Still, the airline was one of a handful of carriers to keep earnings in the black, and chairman John Palmer told analysts the sector was "likely to remain turbulent" and the Australasian market's commercial performance won't be "satisfactory" until supply aligns with demand.
The weak global picture weighed heavily on New Zealand Farming Systems Uruguay, which develops dairy farms in South America using New Zealand techniques, as its full-year loss widened to $45.9 million on falling dairy prices, the credit crunch and drought.
Meanwhile, the collapse of New Zealand's property development sector dragged down Pyne Gould, the South Island-based financial services firm seeking to become the first locally-owned listed bank, as it took a $60 million impairment charge for its finance unit Marac, taking the annual loss to $54.4 million.
Still, the market responded kindly to Marac shedding its exposure to the property sector, a key reason for its downgrade to a BB+ credit rating by Standard & Poor's, and PGC's share price rose some 10 per cent on the day of its report.
It wasn't all bad news as first-half profit at NZX Ltd., the regulator of the stock exchange, soared some $61 million on the sale of its TZ1 carbon registry and holding in the Bond Exchange of South Africa.
Abano Healthcare Group Ltd. boosted full-year earnings 24 per cent to $9.7 million and sold its New Zealand interests for around $158 million as it looks to focus on building its opportunities in Australia and South East Asia.
Reserve Bank of New Zealand Governor Bollard will probably point to tentative signs of economic recovery when he reviews monetary policy tomorrow.
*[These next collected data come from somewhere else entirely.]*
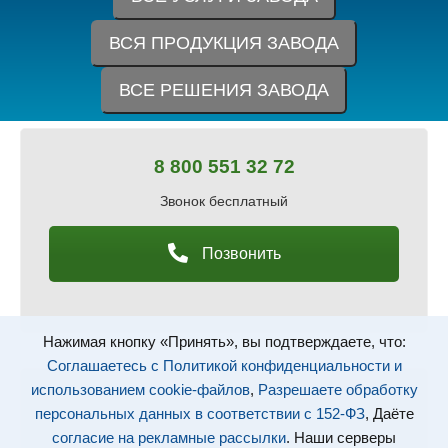
ВСЯ ПРОДУКЦИЯ ЗАВОДА
ВСЕ РЕШЕНИЯ ЗАВОДА
8 800 551 32 72
Звонок бесплатный
Позвонить
Нажимая кнопку «Принять», вы подтверждаете, что:
Соглашаетесь с Политикой конфиденциальности и
использованием cookie-файлов
,
Разрешаете обработку
info@tvprus.ru
персональных данных в соответствии с 152-ФЗ
, Даёте
согласие на рекламные рассылки
. Наши серверы
Ждем ваших заявок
Economists expect he will keep rates at a record-low 2.5 per cent, but will remove the easing bias in his statement that interest rates will remain at or below current levels until late next year.
The central bank predicts New Zealand's economy will shrink an annual 1.3 per cent next year before resuming growth of 3.2 per cent in 2011.
In a report last week, Bank of New Zealand chief economist Tony Alexander said the evidence of a turnaround in New Zealand's economy can't be ignored. Still, with restraints on the dairy, tourism and commercial property sectors, "the upturn will not be a boom."
Massive fiscal and monetary stimulus from policy-makers and central bankers around the world in response to the global credit crunch helped revive investors' appetites for higher-yields, with stocks on Wall Street staging a strong recovery since their lows in March, while demand for raw materials in China has underpinned confidence the world's fourth largest economy will help lift the world out of the worst recession since World War II.
Even as the extraordinary measures boosted economic forecasts from the World Bank and International Monetary Fund, Group of 20 finance ministers decided to wait until recovery was "secured" before unwinding stimulus when they met in London last weekend.